# Guest Rewards Program



## Railroad Bill (Jul 9, 2007)

Hello,

My wife and I are leaving in two weeks for a trip on the EB. Our first long trip on Amtrak. We have signed up for Guest Rewards and have our membership cards. Do we present these cards to the conductor when we board the train or does Amtrak just know to credit our trip? We will be picking up our tickets for the return trip to Chicago via California Zephyr at Sacramento. Again will we need to show those cards at that time??

Thanks for the help.


----------



## J-1 3235 (Jul 9, 2007)

Railroad Bill said:


> Hello,My wife and I are leaving in two weeks for a trip on the EB. Our first long trip on Amtrak. We have signed up for Guest Rewards and have our membership cards. Do we present these cards to the conductor when we board the train or does Amtrak just know to credit our trip? We will be picking up our tickets for the return trip to Chicago via California Zephyr at Sacramento. Again will we need to show those cards at that time??
> 
> Thanks for the help.



The conductor will not need to see your Amtrak Guest Rewards (AGR) card. As long as you gave the agent your membership number when you reserved your tickets, your account should be credited. Your tickets will have your number printed on them. If you did not provide your number to the agent, you may visit

www.amtrakguestrewards and submit a point request after your trip.

Have a great trip!

Mike


----------



## AlanB (Jul 9, 2007)

Bill,

Do you already have the first set of tickets?

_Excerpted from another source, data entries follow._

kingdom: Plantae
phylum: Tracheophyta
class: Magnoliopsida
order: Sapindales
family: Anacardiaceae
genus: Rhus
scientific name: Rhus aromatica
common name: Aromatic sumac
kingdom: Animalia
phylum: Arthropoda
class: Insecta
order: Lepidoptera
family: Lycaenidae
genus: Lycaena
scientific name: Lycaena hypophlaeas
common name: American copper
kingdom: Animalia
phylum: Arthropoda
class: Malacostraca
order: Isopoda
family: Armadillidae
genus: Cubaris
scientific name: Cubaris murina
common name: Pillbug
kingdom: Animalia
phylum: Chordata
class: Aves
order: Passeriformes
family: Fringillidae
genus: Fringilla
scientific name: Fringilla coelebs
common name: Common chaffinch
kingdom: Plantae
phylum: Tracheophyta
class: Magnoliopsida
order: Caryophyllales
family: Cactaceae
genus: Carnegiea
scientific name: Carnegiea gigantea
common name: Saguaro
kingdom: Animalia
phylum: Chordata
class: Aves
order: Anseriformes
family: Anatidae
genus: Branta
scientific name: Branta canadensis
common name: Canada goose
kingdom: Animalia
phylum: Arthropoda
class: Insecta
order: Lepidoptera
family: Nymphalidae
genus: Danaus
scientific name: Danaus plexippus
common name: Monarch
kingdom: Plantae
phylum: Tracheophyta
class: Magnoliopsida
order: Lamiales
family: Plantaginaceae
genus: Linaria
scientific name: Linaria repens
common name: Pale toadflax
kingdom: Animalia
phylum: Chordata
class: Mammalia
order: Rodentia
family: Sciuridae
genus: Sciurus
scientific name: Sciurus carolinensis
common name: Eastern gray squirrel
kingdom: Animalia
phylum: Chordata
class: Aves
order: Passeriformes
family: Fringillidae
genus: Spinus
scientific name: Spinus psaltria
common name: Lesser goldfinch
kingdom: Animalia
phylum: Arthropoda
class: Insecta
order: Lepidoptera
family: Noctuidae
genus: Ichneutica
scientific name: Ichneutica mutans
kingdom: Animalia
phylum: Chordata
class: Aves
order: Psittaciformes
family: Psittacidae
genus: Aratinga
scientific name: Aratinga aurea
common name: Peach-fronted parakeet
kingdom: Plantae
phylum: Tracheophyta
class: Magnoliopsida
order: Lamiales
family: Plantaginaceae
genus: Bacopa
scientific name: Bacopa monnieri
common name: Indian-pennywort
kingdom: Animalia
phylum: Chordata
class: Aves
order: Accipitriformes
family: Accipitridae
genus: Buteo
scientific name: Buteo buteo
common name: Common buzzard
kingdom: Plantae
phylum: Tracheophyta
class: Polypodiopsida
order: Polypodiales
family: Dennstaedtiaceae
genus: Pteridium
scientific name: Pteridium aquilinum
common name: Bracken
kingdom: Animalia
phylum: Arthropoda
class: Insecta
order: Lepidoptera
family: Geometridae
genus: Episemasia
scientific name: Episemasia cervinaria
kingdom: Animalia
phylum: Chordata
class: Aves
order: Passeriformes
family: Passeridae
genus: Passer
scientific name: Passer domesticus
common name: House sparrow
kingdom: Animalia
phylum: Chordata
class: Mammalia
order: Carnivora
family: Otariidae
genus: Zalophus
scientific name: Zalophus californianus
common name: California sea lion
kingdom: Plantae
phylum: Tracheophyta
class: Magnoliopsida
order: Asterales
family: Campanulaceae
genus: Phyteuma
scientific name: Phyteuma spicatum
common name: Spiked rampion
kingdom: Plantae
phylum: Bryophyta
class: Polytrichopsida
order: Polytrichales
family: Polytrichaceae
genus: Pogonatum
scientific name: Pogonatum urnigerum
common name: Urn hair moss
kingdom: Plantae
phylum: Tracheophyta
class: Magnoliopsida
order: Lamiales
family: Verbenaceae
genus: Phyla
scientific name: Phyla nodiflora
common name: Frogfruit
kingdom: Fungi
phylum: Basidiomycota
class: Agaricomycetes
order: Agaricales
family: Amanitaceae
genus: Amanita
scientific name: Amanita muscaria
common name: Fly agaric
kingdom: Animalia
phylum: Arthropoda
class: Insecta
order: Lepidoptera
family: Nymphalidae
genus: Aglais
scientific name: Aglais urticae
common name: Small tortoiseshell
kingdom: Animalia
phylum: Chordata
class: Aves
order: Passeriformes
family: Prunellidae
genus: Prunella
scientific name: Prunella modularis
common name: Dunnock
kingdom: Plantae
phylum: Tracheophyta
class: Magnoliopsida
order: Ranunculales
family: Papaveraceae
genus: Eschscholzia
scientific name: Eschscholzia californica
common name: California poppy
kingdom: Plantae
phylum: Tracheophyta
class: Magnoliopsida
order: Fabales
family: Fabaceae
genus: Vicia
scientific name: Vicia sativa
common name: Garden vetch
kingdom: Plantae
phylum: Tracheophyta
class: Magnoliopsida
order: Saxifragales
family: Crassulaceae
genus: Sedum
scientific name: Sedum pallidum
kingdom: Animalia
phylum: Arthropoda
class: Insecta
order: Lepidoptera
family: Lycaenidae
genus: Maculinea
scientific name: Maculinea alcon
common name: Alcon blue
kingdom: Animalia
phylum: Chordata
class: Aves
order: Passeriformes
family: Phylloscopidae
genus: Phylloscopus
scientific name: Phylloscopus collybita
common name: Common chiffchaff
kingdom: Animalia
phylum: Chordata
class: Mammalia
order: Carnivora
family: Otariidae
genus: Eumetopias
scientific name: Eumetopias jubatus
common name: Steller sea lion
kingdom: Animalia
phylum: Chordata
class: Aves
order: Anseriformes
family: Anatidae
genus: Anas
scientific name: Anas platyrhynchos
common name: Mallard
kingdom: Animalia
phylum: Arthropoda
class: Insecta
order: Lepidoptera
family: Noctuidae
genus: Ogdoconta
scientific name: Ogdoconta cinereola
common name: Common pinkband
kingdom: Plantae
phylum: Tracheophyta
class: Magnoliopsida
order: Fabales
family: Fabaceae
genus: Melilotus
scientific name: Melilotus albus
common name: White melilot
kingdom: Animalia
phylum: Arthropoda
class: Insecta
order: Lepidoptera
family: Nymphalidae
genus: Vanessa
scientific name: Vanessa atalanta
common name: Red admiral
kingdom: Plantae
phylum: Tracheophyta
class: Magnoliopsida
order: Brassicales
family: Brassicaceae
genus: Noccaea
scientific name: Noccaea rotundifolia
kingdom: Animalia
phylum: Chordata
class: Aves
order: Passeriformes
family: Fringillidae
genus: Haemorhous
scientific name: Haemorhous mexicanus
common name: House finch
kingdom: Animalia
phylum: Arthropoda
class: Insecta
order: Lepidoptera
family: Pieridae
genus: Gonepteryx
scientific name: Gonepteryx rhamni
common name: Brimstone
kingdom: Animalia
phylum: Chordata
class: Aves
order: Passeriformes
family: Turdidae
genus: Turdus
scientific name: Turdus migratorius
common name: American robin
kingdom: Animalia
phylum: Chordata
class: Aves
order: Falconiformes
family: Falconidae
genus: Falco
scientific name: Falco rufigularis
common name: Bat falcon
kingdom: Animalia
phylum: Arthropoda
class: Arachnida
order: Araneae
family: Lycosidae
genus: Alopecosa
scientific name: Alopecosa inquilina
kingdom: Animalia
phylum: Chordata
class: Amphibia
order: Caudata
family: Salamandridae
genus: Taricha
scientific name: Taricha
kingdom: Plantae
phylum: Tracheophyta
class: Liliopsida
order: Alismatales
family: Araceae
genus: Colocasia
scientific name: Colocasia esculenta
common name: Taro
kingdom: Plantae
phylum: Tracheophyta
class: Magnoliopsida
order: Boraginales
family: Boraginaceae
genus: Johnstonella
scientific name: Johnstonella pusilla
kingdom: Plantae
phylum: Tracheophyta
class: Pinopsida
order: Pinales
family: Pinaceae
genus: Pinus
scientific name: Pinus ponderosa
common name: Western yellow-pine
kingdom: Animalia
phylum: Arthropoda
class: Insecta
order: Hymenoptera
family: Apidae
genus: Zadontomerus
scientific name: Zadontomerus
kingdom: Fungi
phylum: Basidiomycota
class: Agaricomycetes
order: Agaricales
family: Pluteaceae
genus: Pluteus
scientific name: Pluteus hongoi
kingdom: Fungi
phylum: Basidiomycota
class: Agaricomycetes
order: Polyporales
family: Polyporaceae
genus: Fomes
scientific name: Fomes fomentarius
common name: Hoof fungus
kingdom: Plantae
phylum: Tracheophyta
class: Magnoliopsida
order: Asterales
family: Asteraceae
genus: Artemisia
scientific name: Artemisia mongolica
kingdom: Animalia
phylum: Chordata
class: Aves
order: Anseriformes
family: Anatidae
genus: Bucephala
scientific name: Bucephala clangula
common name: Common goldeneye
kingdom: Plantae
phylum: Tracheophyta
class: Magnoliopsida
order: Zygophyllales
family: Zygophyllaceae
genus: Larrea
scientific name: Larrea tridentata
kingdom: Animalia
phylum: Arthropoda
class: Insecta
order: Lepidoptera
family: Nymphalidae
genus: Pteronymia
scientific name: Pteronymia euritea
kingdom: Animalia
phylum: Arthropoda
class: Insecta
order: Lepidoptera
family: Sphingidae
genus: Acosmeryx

If no, then call up Amtrak and have your AGR number added to the reservation. And either do the same for the tickets that you are picking up in Sacramento, or get the agent issuing the tickets to add the numbers, *before* he/she prints the tickets out.

As Mike said, if your number is on the tickets, then you should be ok. If it's not, then you will have to submit a missing trip report, and quite possibly will have to mail in copies of your tickets to get credit.

The conductor won't care if you have an AGR card. He/she only wants to see a ticket, and maybe a photo ID.

Ps. I'm moving this over to the AGR forum.


----------



## Trogdor (Jul 9, 2007)

Your number doesn't have to be on the tickets, it just has to be on the reservation. I once had an unreserved round-trip "quick ticket" (or whatever they're called) CHI-MKE, and the ticket agent didn't put my AGR number on there. A friend of mine that works for Amtrak was able to find my reservation in Arrow (even without a PNR printed on the ticket), added my number after I had already taken the trip (but before the trip would have posted), and the points posted a week or two later.


----------